Monday, March 25, 2013

PowerCenter Integration Service Architecture

The PowerCenter Integration Service moves data from sources to targets based on PowerCenter workflow, session and mapping related metadata stored in a PowerCenter repository. When a workflow starts, the PowerCenter Integration Service retrieves mapping, session and workflow related metadata from the repository. 

It extracts data from the mapping sources and stores the data in memory while it applies the transformation rules configured in the mapping. The PowerCenter Integration Service loads the transformed data into one or more targets.

To move data from sources to targets, the PowerCenter Integration Service uses components are PowerCenter Integration Service Process, Load Balancer and Data Transformation Manager process (DTM): 

·         PowerCenter Integration Service process: The PowerCenter Integration Service starts one or more PowerCenter Integration Service processes to run and monitor workflows. When a workflow run, the PowerCenter Integration Service process starts and locks the workflow, runs the workflow tasks, and starts the process to run sessions.
·         Load Balancer: The PowerCenter Integration Service uses the Load Balancer to dispatch tasks. The Load Balancer dispatches tasks to achieve optimal performance. It may dispatch tasks to a single node or across the nodes in a grid.
·         Data Transformation Manager (DTM) process: The PowerCenter Integration Service starts a DTM process to run each Session and Command task within a workflow. The DTM process performs session validations, creates threads to initialize the session, read, write, and transform data, and handles pre- and post- session operations.

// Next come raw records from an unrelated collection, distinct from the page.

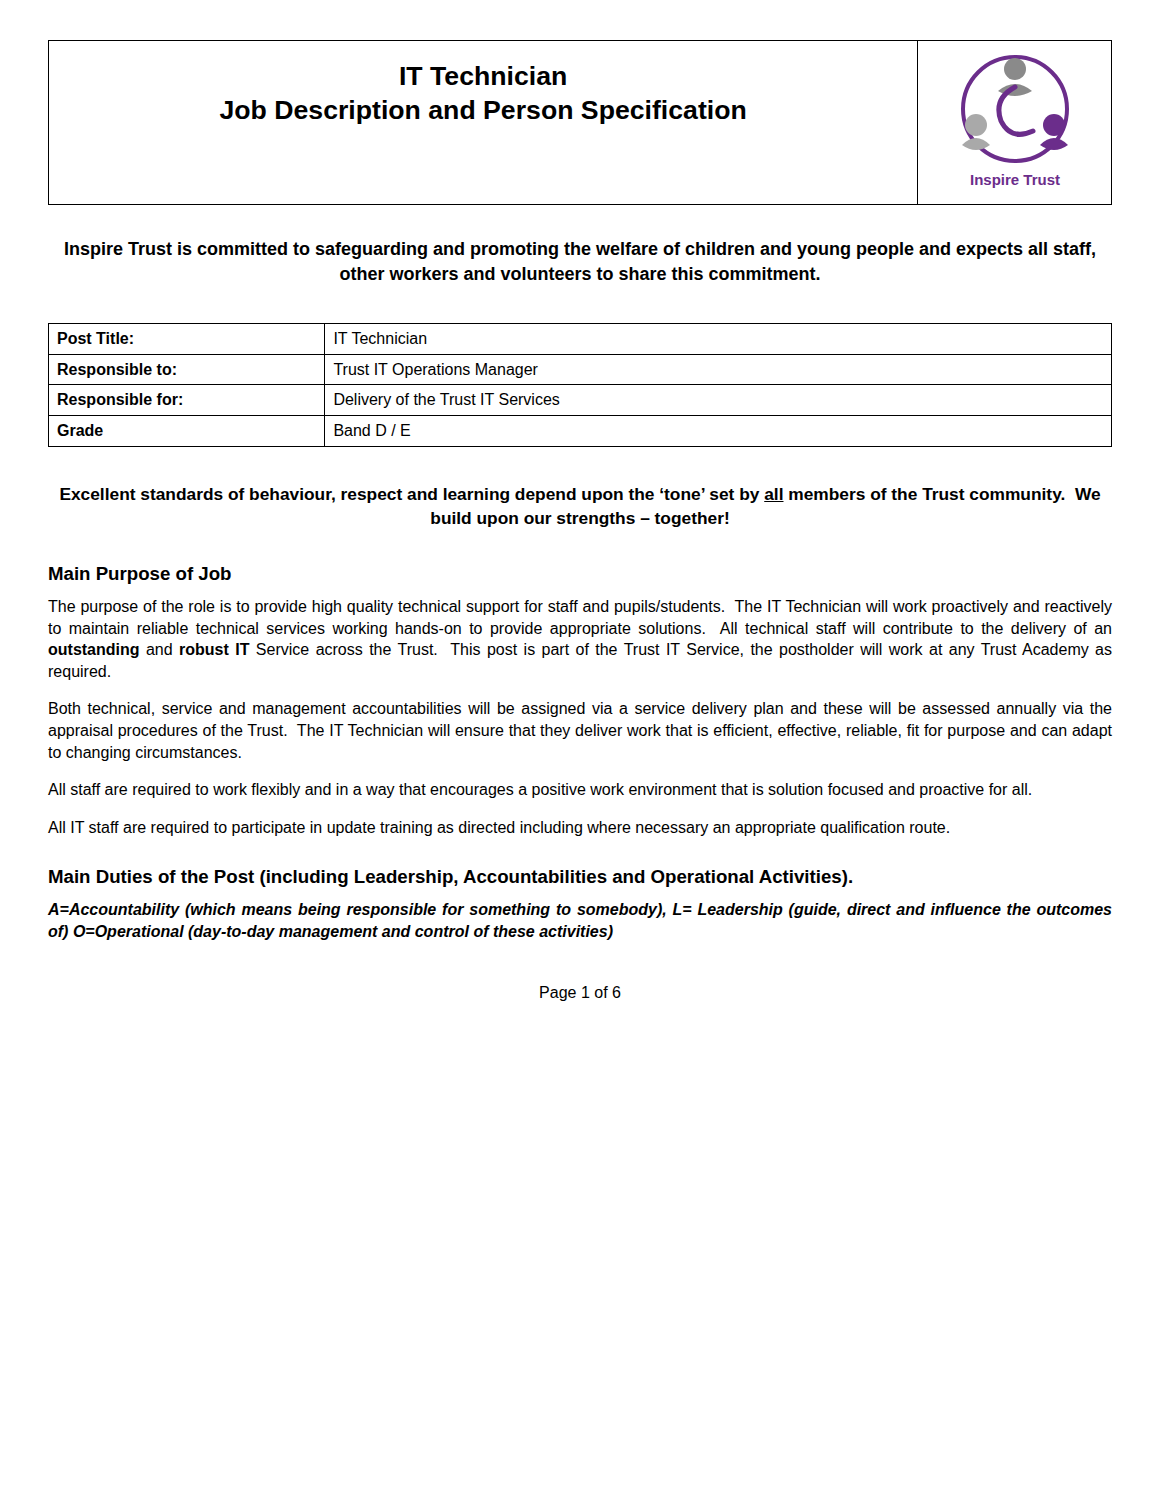IT Technician
Job Description and Person Specification
Inspire Trust
Inspire Trust is committed to safeguarding and promoting the welfare of children and young people and expects all staff, other workers and volunteers to share this commitment.
| Post Title: | IT Technician |
| Responsible to: | Trust IT Operations Manager |
| Responsible for: | Delivery of the Trust IT Services |
| Grade | Band D / E |
Excellent standards of behaviour, respect and learning depend upon the ‘tone’ set by all members of the Trust community. We build upon our strengths – together!
Main Purpose of Job
The purpose of the role is to provide high quality technical support for staff and pupils/students. The IT Technician will work proactively and reactively to maintain reliable technical services working hands-on to provide appropriate solutions. All technical staff will contribute to the delivery of an outstanding and robust IT Service across the Trust. This post is part of the Trust IT Service, the postholder will work at any Trust Academy as required.
Both technical, service and management accountabilities will be assigned via a service delivery plan and these will be assessed annually via the appraisal procedures of the Trust. The IT Technician will ensure that they deliver work that is efficient, effective, reliable, fit for purpose and can adapt to changing circumstances.
All staff are required to work flexibly and in a way that encourages a positive work environment that is solution focused and proactive for all.
All IT staff are required to participate in update training as directed including where necessary an appropriate qualification route.
Main Duties of the Post (including Leadership, Accountabilities and Operational Activities).
A=Accountability (which means being responsible for something to somebody), L= Leadership (guide, direct and influence the outcomes of) O=Operational (day-to-day management and control of these activities)
Page 1 of 6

 PowerCenter Integration Service Connectivity:
The PowerCenter Integration Service is a repository client. It connects to the PowerCenter Repository Service to retrieve workflow and mapping metadata from the repository database. When the PowerCenter Integration Service process requests a repository connection, the request is routed through the master gateway, which sends back PowerCenter Repository Service information to the PowerCenter Integration Service process. The PowerCenter Integration Service process connects to the PowerCenter Repository Service. The PowerCenter Repository Service connects to the repository and performs repository metadata transactions for the client application.  

The PowerCenter Workflow Manager communicates with the PowerCenter Integration Service process over a TCP/IP connection. The PowerCenter Workflow Manager communicates with the PowerCenter Integration Service process each time you schedule or edit a workflow, display workflow details, and request workflow and session logs. Use the connection information defined for the domain to access the PowerCenter Integration Service from the PowerCenter Workflow Manager.  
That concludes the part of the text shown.